Author: Lauren Saft
Synopsis: Junior year, the suburbs of Philadelphia. Alex, Mollie and Veronica are those girls: they’re the best of friends and the party girls of the school. But how well does everybody know them–and really, how well do they know one another? Alex is secretly in love with the boy next door and has joined a band–without telling anyone. Mollie suffers from a popular (and possibly sociopathic) boyfriend, as well as a serious mean streak. And Veronica just wants to be loved–literally, figuratively, physically….she’s not particular. Will this be the year that bonds them forever….or tears them apart for good?
Huge thank you to the publisher for letting me read an advanced copy of this book!
You’re either going to like this book or hate it. And I can see why a lot of people will hate it. There’s a sad rawness to this book that will hit a lot of people the wrong way. There’s slut shaming, horrible girls being horrible to girls, horrible boys treating girls like dirt, and oddly enough one voice of reason that pops in and out through this entire book shedding some light on how just wrong all of them are.
I love books about pretty people doing awful things. And this was one of them. Those Girls are the IT girls. They’re the hot girls, the fun girls, the party girls. Mollie is dating the hottest guy in school no matter how much of a asshole he is to her she clings to him because she wants to keep that image. Veronica just wants attention and takes it anyway she can get it. And Alex doesn’t have the guts to go for what she wants.
I felt so sad for these girls. I remember being in high school and calling my friends bitches and whores and “joking” when you really mean what you’re saying. I remember girls bragging about having sex so they’d seem experienced and otherworldy. I remember girls who just wanted attention and would do anything to get it. I see it on TV, I hear about it from friends who now have kids. And it’s fucking sad. And this book shines a lot of light on how sad it is that girls live in a society like this. And how they think it’s okay. How Mollie was starving herself and letting her dick of a boyfriend do whatever he wanted with her just to hope that he’d love her and desire her. That Veronica was throwing herself at everybody and letting everyone do whatever they wanted with her because she was so alone. And I’ve been in Alex’s shoes, too in love with someone that you’re scared to tell, too wrapped up in this but he’s my best friend we can’t ruin what we have BS to actually try to do what I wanted.
Oddly enough Alex’s younger brother, Josh, is the voice of reason in this book. He tells the girls on multiple occasions that they deserve better, that they are better, that they shouldn’t act the way they do. That they can be better because they’re good people. But they never listen. But I loved that he was cheering for them, that he believed in them. Because yeah it sucks that Veronica’s parents aren’t ever around, and that Mollie’s mother is an oppressive religious nut, and that Alex’s father walked out on them. But they could have done better for themselves.

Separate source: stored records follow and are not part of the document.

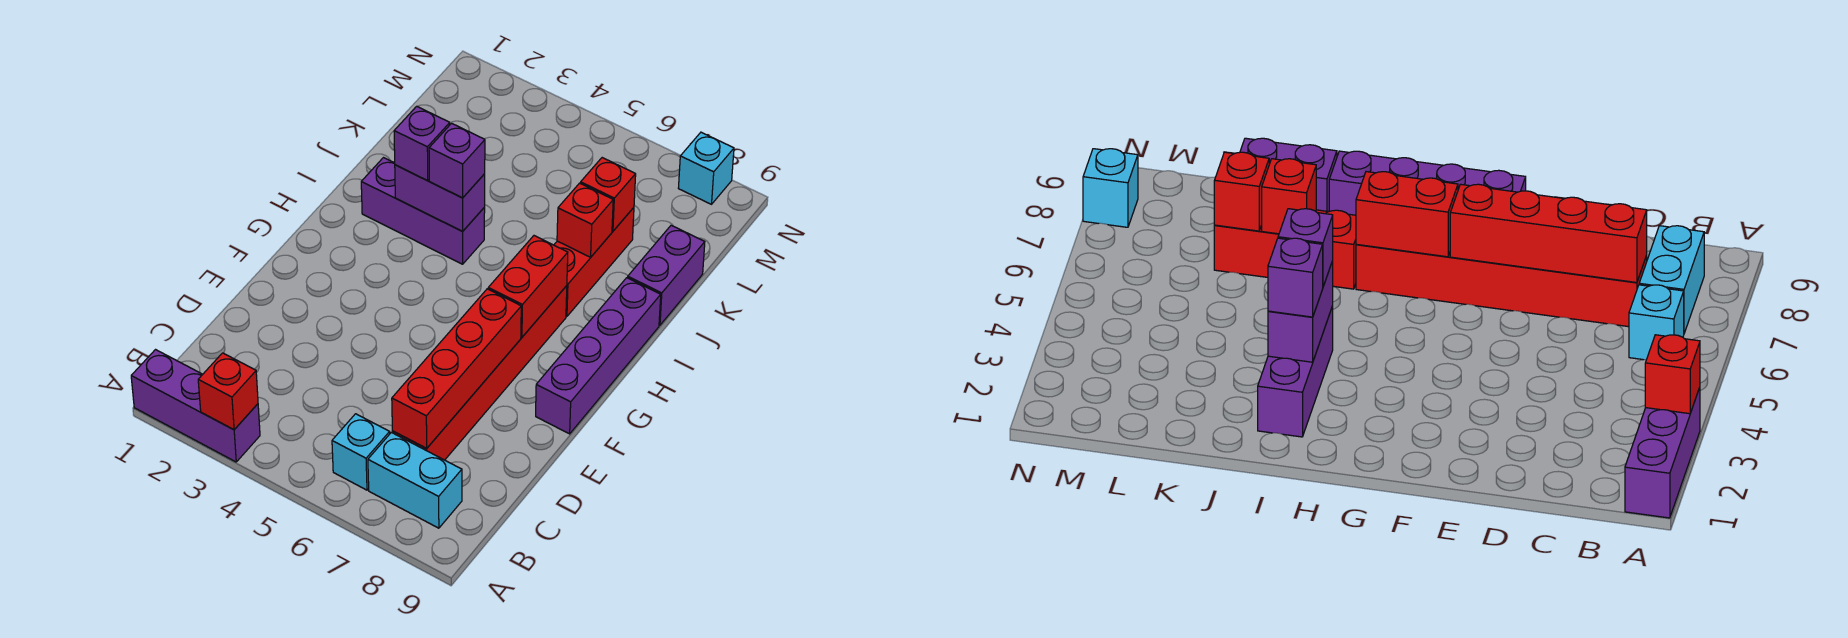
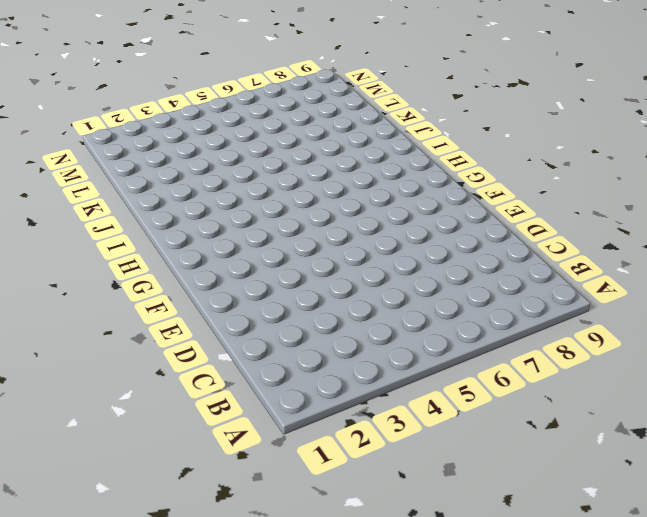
none -> purple 1x3 brick [131,350,260,462]
none -> cyan 1x1 brick [332,414,390,490]
none -> cyan 1x2 brick [368,432,462,528]

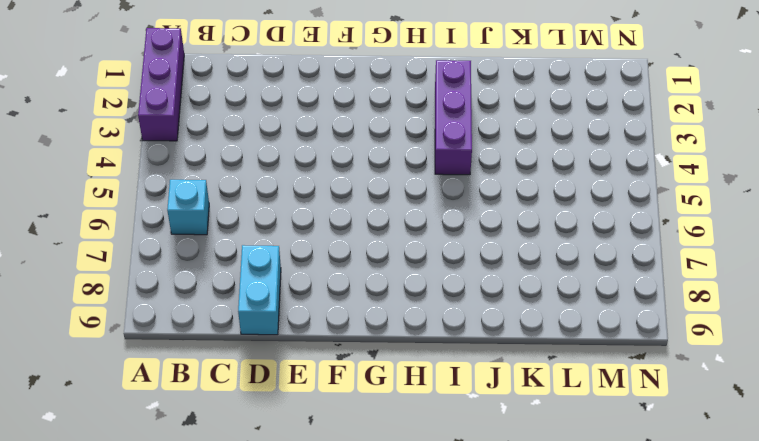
cyan 1x2 brick [238,245,281,335] -> cyan 1x2 brick moved to [368,432,462,528]
none -> red 1x6 brick [392,286,567,460]
none -> purple 1x4 brick [536,278,661,434]
none -> red 1x3 brick [554,208,634,316]

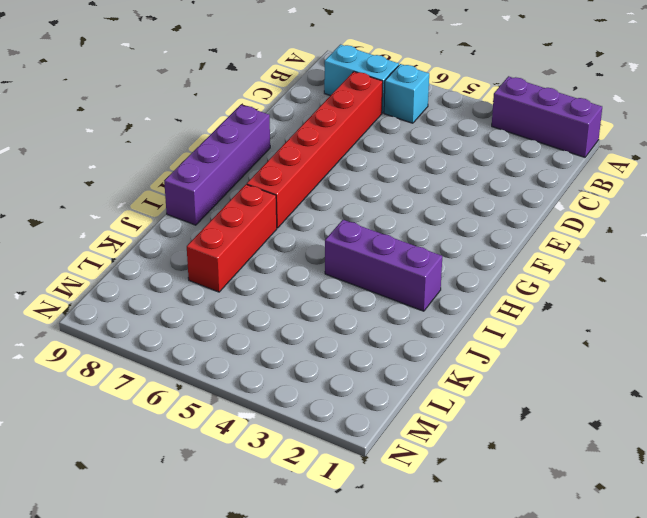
none -> purple 1x2 brick [628,225,705,325]
none -> cyan 1x1 brick [678,132,734,204]
none -> red 1x1 brick [198,353,258,430]

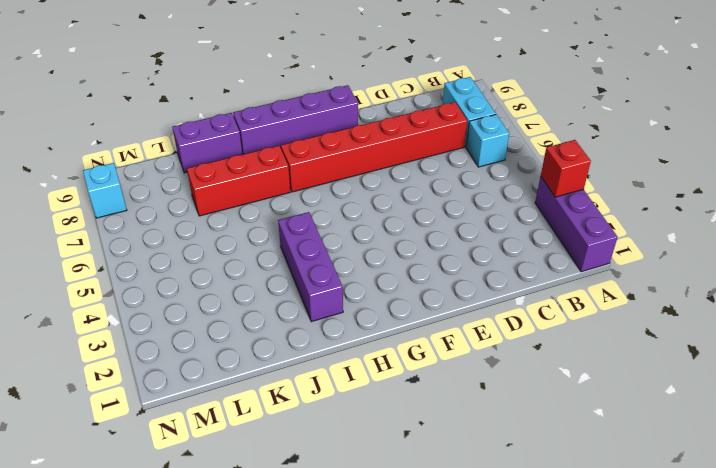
none -> red 1x4 brick [392,289,521,448]
none -> red 1x2 brick [488,236,568,337]
none -> purple 1x2 brick [395,165,485,231]

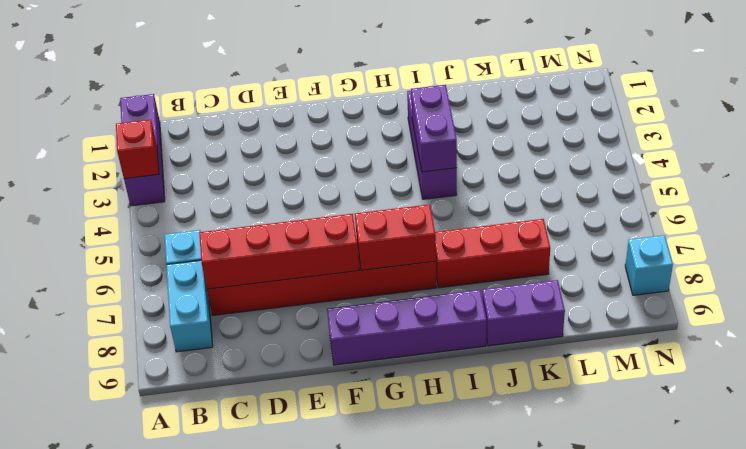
none -> red 1x1 brick [557,183,613,257]
none -> red 1x1 brick [581,158,636,231]
none -> purple 1x1 brick [394,106,450,181]

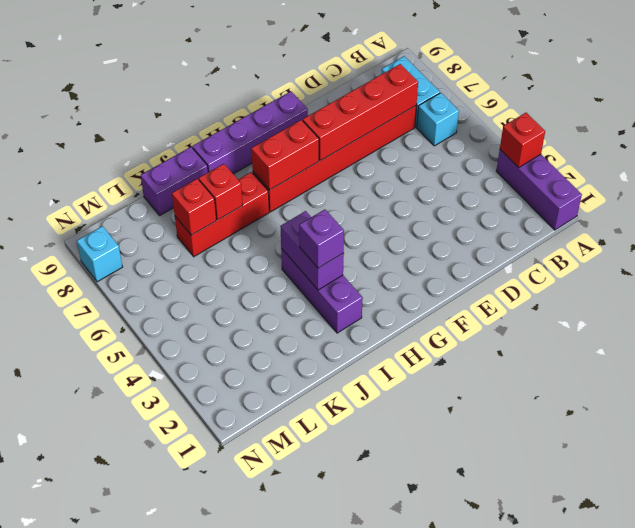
none -> purple 1x1 brick [429,123,485,198]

This book is about friendship and how it’s so hard for girls to respect each other when all they see is women disrespecting each other in the world around them. I remember in high school and college I was always friend with guys because I didn’t want to deal with girls. Anytime I did make friends with girls they was cat fighting, boyfriend stealing, back stabbing, and even a case of being Single-white-femaled. I didn’t like being treated like crap because I was thin, being looked down upon because I wasn’t hooking up with anyone, being treated like a baby because I didn’t like to talk about sex or get super drunk. How I wish that girls could just be friends without all the competition.
I originally was going to give this book four stars but dropped it a little when things took a different turn than I had expected them to. Things were getting dark and dangerous and I thought that if the book was going to take it as far as it did that it was going to keep going and really rip things apart. But at the last minute it pulled back and everything was, well, not okay, but way more okay than I had expected.